The state legislature, meanwhile, is considering its options, which to date have included changing the convention system to make it more open and democratic, adopting an elective system, and enacting an appointive process based on merit.

State bar officials view the moment as a historic opportunity to do away with judicial elections altogether and adopt a merit selection process for filling judgeships, an approach they have been advocating since the early 1970s. Under merit selection, prospective judges are screened by a committee of lawyers and laypeople that chooses a short list of presumably qualified candidates from which the governor must fill a vacancy.

“We want to take the political clubhouse out of the courthouse and start selecting our judges solely on merit, not on the basis of their political credentials or who they know or what serves the interests of party leaders,” says New York State Bar Association President Mark H. Alcott.

MIXED FEELINGS ABOUT MERIT

But several minority bar associations have expressed concern over the possible adoption of an appointive process, which they fear will be less inclusive of women and minority candidates than an elective judiciary has been.

And Lopez Torres, in testimony late last year before the state assembly’s standing committee on the judiciary, said she wasn’t convinced that an appointive process necessarily guarantees a more qualified, more diverse or less politicized judiciary than an elective one.

“The existence of an elective process, however imperfect, at least provides a possible route for those who are not favored by a controlling political establishment,” she told the committee.

Even its proponents recognize that a merit selection system, which would require a constitutional amendment passed by two successive sessions of the legislature and then ratification by the voters, will take at least three years to implement.

That may explain why support appeared to be growing in early February for a possible interim solution that essentially would keep the old convention nominating system but allow judicial hopefuls who fail to receive the party’s nomination another way to get on the ballot.

Under the proposals being floated in the legislature, those candidates could do so either by polling a certain percentage of the vote of delegates at the convention or by collecting on a petition a certain number of signatures from registered voters.

Frederick A.O. Schwarz Jr. is senior counsel at the Brennan Center for Justice at New York University School of Law and lead counsel for the plaintiffs in Lopez Torres.
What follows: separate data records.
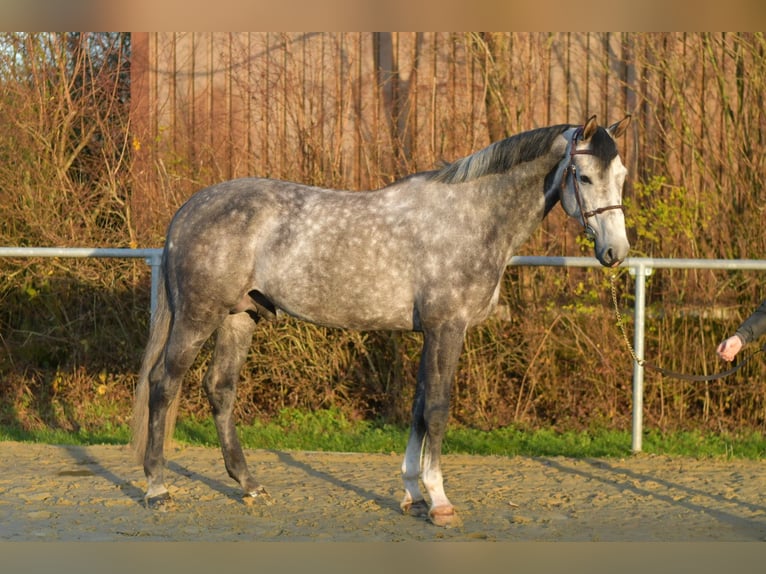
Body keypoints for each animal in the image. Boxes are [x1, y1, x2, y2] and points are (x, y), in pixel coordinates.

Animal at [132, 114, 632, 527]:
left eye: (622, 176)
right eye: (584, 176)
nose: (616, 252)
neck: (469, 218)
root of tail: (189, 209)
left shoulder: (430, 333)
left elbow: (418, 407)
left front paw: (413, 494)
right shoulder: (447, 329)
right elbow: (437, 409)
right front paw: (440, 502)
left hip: (241, 316)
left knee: (220, 388)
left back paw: (248, 483)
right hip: (198, 316)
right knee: (164, 384)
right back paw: (157, 487)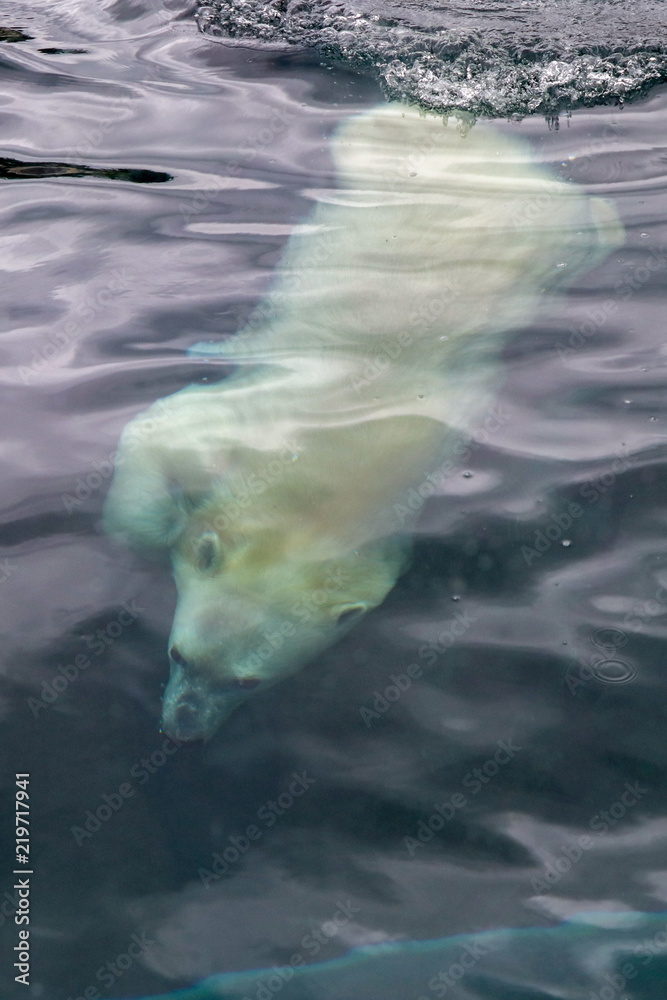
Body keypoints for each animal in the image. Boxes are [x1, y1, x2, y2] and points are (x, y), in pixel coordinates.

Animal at [104, 103, 623, 741]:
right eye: (180, 655)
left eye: (247, 682)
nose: (183, 729)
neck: (321, 475)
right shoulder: (247, 420)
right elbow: (159, 429)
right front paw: (165, 527)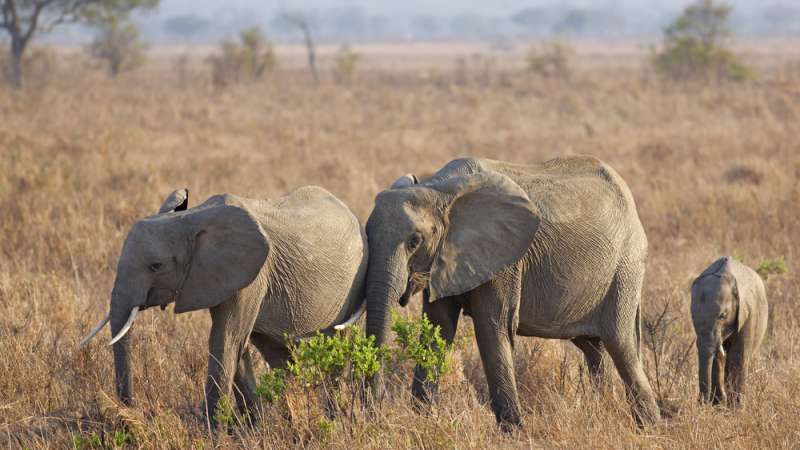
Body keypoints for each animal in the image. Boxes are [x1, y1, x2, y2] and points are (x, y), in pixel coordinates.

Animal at [80, 186, 367, 425]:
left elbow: (227, 339)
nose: (129, 413)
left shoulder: (251, 274)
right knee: (275, 351)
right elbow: (236, 344)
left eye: (156, 266)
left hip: (355, 284)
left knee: (339, 341)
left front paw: (212, 432)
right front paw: (253, 429)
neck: (192, 218)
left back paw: (338, 418)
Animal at [363, 156, 660, 428]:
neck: (439, 190)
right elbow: (438, 327)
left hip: (626, 267)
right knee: (594, 347)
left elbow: (492, 328)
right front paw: (423, 420)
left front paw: (514, 431)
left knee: (621, 344)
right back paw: (603, 412)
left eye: (414, 241)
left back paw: (649, 426)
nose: (376, 414)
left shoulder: (505, 260)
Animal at [690, 256, 768, 407]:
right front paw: (719, 405)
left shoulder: (748, 313)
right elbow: (718, 357)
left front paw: (736, 408)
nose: (702, 403)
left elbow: (738, 356)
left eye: (722, 316)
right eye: (692, 316)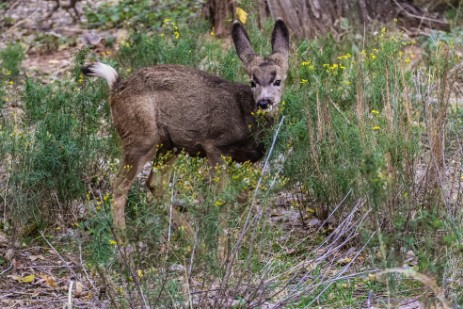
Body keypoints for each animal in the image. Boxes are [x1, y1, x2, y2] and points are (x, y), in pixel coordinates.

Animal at [80, 18, 290, 231]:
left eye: (278, 81)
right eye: (252, 82)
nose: (264, 102)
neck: (246, 117)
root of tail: (115, 89)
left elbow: (243, 196)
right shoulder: (215, 145)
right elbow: (222, 196)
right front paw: (221, 235)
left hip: (168, 144)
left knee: (155, 183)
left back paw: (187, 234)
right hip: (141, 137)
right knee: (120, 183)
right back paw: (122, 235)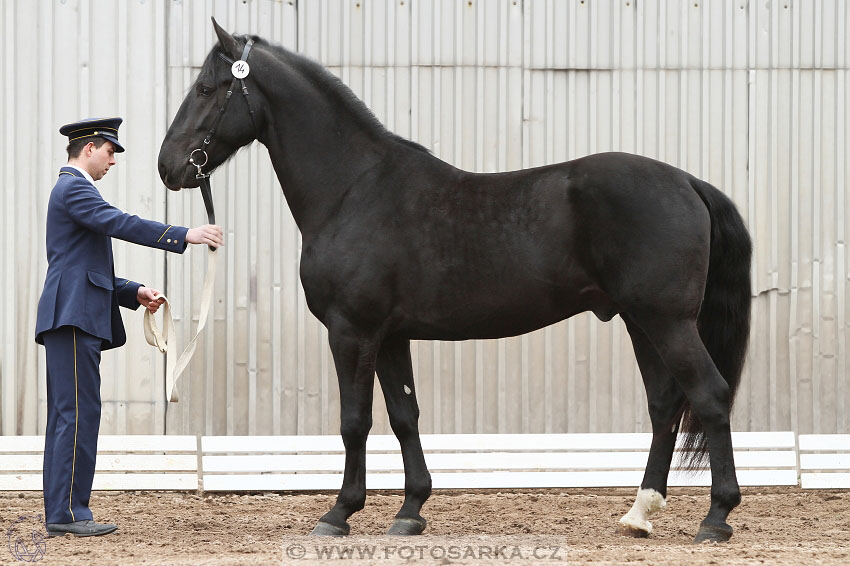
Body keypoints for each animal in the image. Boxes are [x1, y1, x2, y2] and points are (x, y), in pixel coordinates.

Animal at [157, 21, 748, 544]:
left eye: (206, 88)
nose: (168, 166)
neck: (353, 190)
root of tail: (687, 182)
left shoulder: (352, 331)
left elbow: (354, 420)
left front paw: (339, 513)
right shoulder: (391, 336)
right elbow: (404, 416)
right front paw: (411, 511)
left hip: (667, 321)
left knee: (710, 395)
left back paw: (716, 518)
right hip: (639, 321)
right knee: (665, 405)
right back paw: (639, 514)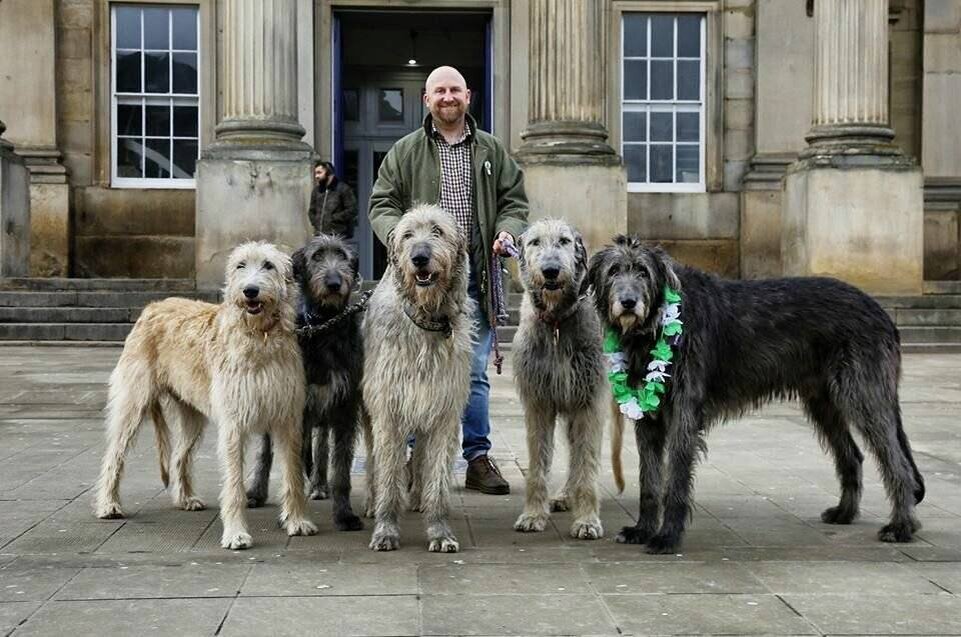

He says there are two pos sible short term solutions to the chief constitutional problem presented by the convention system, which is the exclusion of the voters from any meaningful participation in the nominating process.

One solution would be to hold primary elections, which are used for every other judicial office in the state and in most other states with elective judiciaries.

Another is a convention system that allows viable candidates who are not the party’s nominee a place on the ballot.

If the legislature does nothing, Schwarz says, Gleeson has already decreed that Supreme Court judges will be chosen through primary elections. But if the legislature wants to do something that is constitutionally defensible, he says, it should consider the second option.

“This solution would give voters and candidates a real voice and a genuine opportunity to participate, while involving political parties in a way that is familiar to all participants in our state,” Schwarz says.